Thematically, the use of Philip K. Dick's work is incredibly prevalent.  Cox explores how we conceptualize reality and identity.  He uses mental illness and drug use as plot devices.  All of these are notions that Dick explored extensively in his catalog of work.  Specifically mentioned throughout are novels like Do Androids Dream of Electric Sheep?, Ubik, and VALIS.  In this sense, Thomas World is an homage to Dick and should probably be read a such.

To a reader who has only read a little Dick (A Scanner Darkly and some short fiction) - did I get more or less out of Cox's novel?  Had I read more of Dick's work would I have found myself drawn into the intertextuality of it all?  Or because I was only somewhat familiar with Dick, was Thomas World fresher than it might otherwise be?  Since I can't answer these questions, I will say this - Cox made me want to read more Philip K. Dick.  I guess that's a rather back-handed compliment, but it should elevate Dick more than it denigrates Cox.

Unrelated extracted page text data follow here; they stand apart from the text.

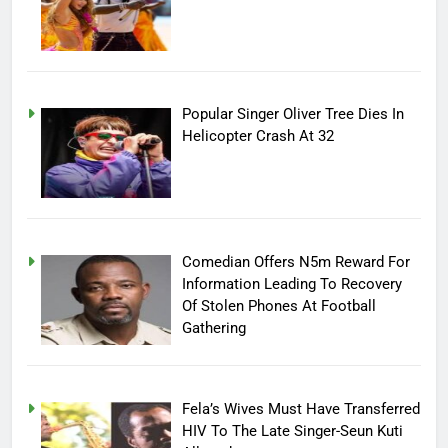
Popular Singer Oliver Tree Dies In
Helicopter Crash At 32
Comedian Offers N5m Reward For
Information Leading To Recovery
Of Stolen Phones At Football
Gathering
Fela’s Wives Must Have Transferred
HIV To The Late Singer-Seun Kuti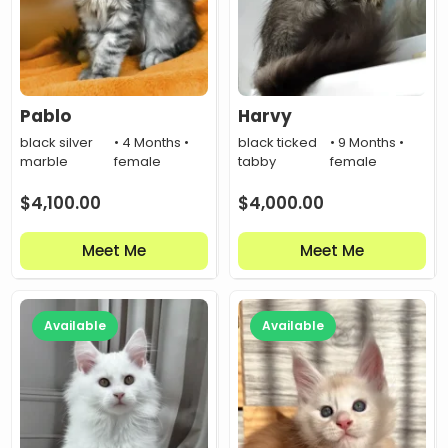
Pablo
Harvy
black silver
• 4 Months •
black ticked
• 9 Months •
marble
female
tabby
female
$
4,100.00
$
4,000.00
Meet Me
Meet Me
Available
Available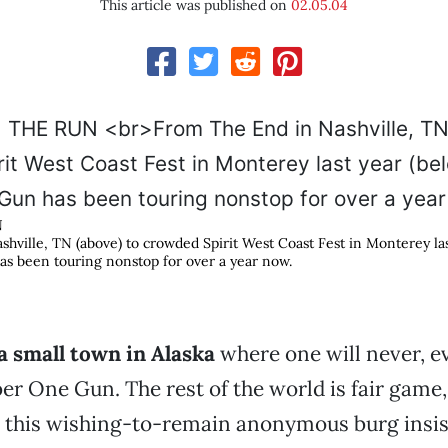
This article was published on
02.05.04
N
hville, TN (above) to crowded Spirit West Coast Fest in Monterey las
 been touring nonstop for over a year now.
a small town in Alaska
where one will never, e
r One Gun. The rest of the world is fair game,
 this wishing-to-remain anonymous burg insist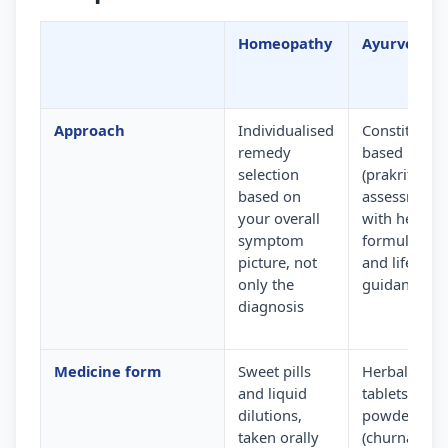
Homeopathy
Ayurveda
Approach
Individualised
Constitution
remedy
based
selection
(prakriti)
based on
assessment
your overall
with herbal
symptom
formulation
picture, not
and lifestyle
only the
guidance
diagnosis
Medicine form
Sweet pills
Herbal
and liquid
tablets,
dilutions,
powders
taken orally
(churna) and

As a 6'4" man I'm going to give a pretty ridiculous compliment - Thomas World made me forget I was on an airplane.  Cox communicates his plot beautifully interlacing heartwarming scenes with the bleakness of a man's life coming down around him.  In fact, the book's final line is so divorced from the rest of the novel, that I wondered if I'd understood what Cox was doing.  Was this really a novel in the mold of Dick who questions what's real?  Or instead is Cox saying screw reality, find happiness where you can?  I don't know!  But it's pretty fun to find myself pondering these questions after reading.

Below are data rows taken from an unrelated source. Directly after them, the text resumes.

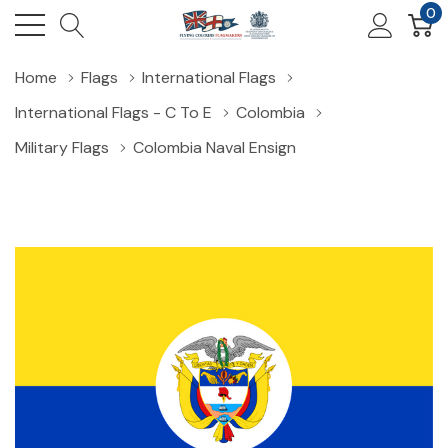
0
Home
Flags
International Flags
International Flags - C To E
Colombia
Military Flags
Colombia Naval Ensign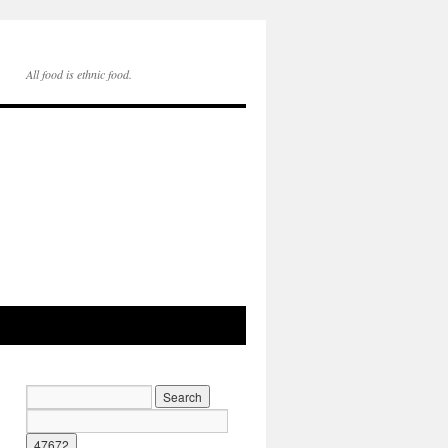
All food is ethnic food.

To fans of Philip K. Dick, or films like Being John Malkovich and Eternal Sunshine of the Spotless Mind, I think Thomas World will be right in the wheel house.  To everyone else, check out some sample chapters and see how it goes.  It's a cool experience, but I have a feeling it's not everybody.

Sidenote: The novel includes an Afterword from Richard Cox about an experience he had in his life with regards to "on-line reality."  It provides a great deal of context to what steered him toward writing Thomas World.  I can't recommend this section highly enough.  It's very well done.

Thomas World is due out August 30, 2011 according to Amazon where it is already in stock.